Nasi cursed between his teeth. He looked as distraught as I felt. Gomez clenched his jaw, his face pale.

“Are these the foundations of the New Zion?” I asked. “Slaughter, torture and shame?” I didn’t expect a reply, so I continued. “One day you said you wanted to heal the world, and I certainly didn’t expect the suture to be painless. But now the wound is bigger than it was before, and infected, and I don’t see what could cure it.”

Yossef Nasi sat supporting his bearded chin with the fingers of his right hand. David Gomez shook his head in disbelief, muttering to himself. In that same room we had praised the courage of the defenders of Famagusta. Now magnanimity was only a memory.

“Marcantonio Bragadin was a fanatic,” said Nasi. “He sacrificed everything to his own pride. If he had surrendered six months ago, none of this would have happened. Nonetheless, I shall say this to you, Manuel: There isn’t a kingdom on earth that hasn’t been born from the blood of the conquered. The first furrow in Rome was watered by an act of fratricide. The Lord’s hand helped our forefathers to scatter and annihilate the people of Canaan. Their cities were destroyed and the inhabitants put to the sword.”

I clenched my fists until my hands hurt. “At least our forefathers took the land themselves. They knew what they were doing, and they carried the weight of the dead on their own shoulders. We carried out our massacres through the janissaries, heedless of the evil that would come.”

Yossef’s voice assumed a feverish tone. “Manuel, Manuel, in a hundred years none of the young people of Cyprus will give the slightest importance to what happened. From today, this war is over. Our kingdom is the future. The future of all our people. I expect a summons to the Seraglio very shortly. Will you be with me?”

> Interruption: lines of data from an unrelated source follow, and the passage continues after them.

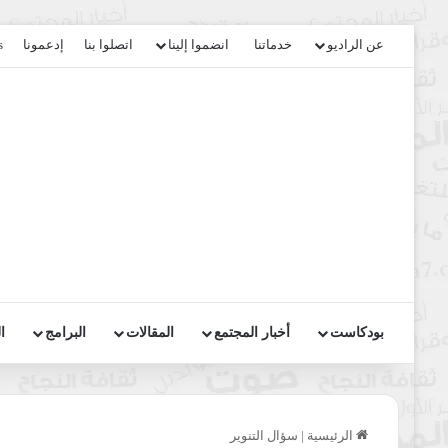
عن الراديو
خدماتنا
انضموا إلينا
اتصلوا بنا
إدعمونا
s
بودكاست
أخبار المجتمع
المقالات
البرامج
ا
الرئيسية
|
سؤال التنوير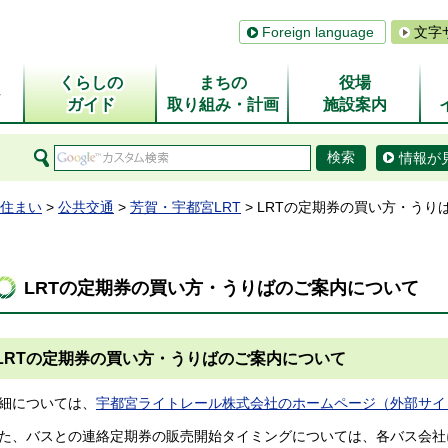
Foreign language
文字
くらしの
まちの
役場
ム
ガイド
取り組み・計画
施設案内
情報が
住まい
>
公共交通
>
芳賀・宇都宮LRT
> LRTの定期券の買い方・うり
LRTの定期券の買い方・うりばのご案内について
LRTの定期券の買い方・うりばのご案内について
細については、
宇都宮ライトレール株式会社のホームページ（外部サイ
た、バスとの連絡定期券の販売開始タイミングについては、各バス会社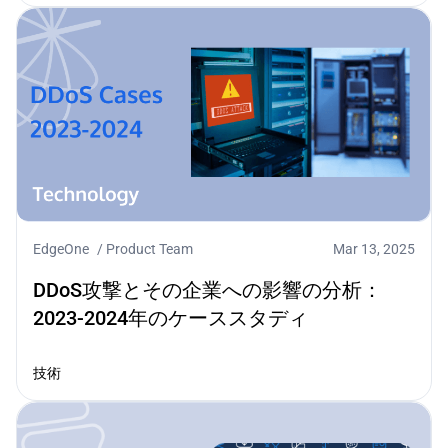
EdgeOne
/
Product Team
Mar 13, 2025
DDoS攻撃とその企業への影響の分析：
2023-2024年のケーススタディ
技術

I didn’t reply. I felt the need to go outside, to be in the open air. I reached the garden and walked down the avenue, as I hadn’t done for months. When I reached the little clearing surrounded by bushes, I stopped and sat down on the grass. A circle of disturbed and barren earth still marked the place where the carob tree had grown.

It was there that Nasi found me. He sat down next to me, to contemplate the same empty space. He gripped my shoulder to give me courage, but I had the impression that he was the one clinging to me.

He asked me about Ismail, about his reactions to what we had seen and experienced on Cyprus. I replied that the old man had saved my life. It was only thanks to him that I had come back.

“Gracia didn’t call him back in vain,” he observed. “May the Lord bless him.”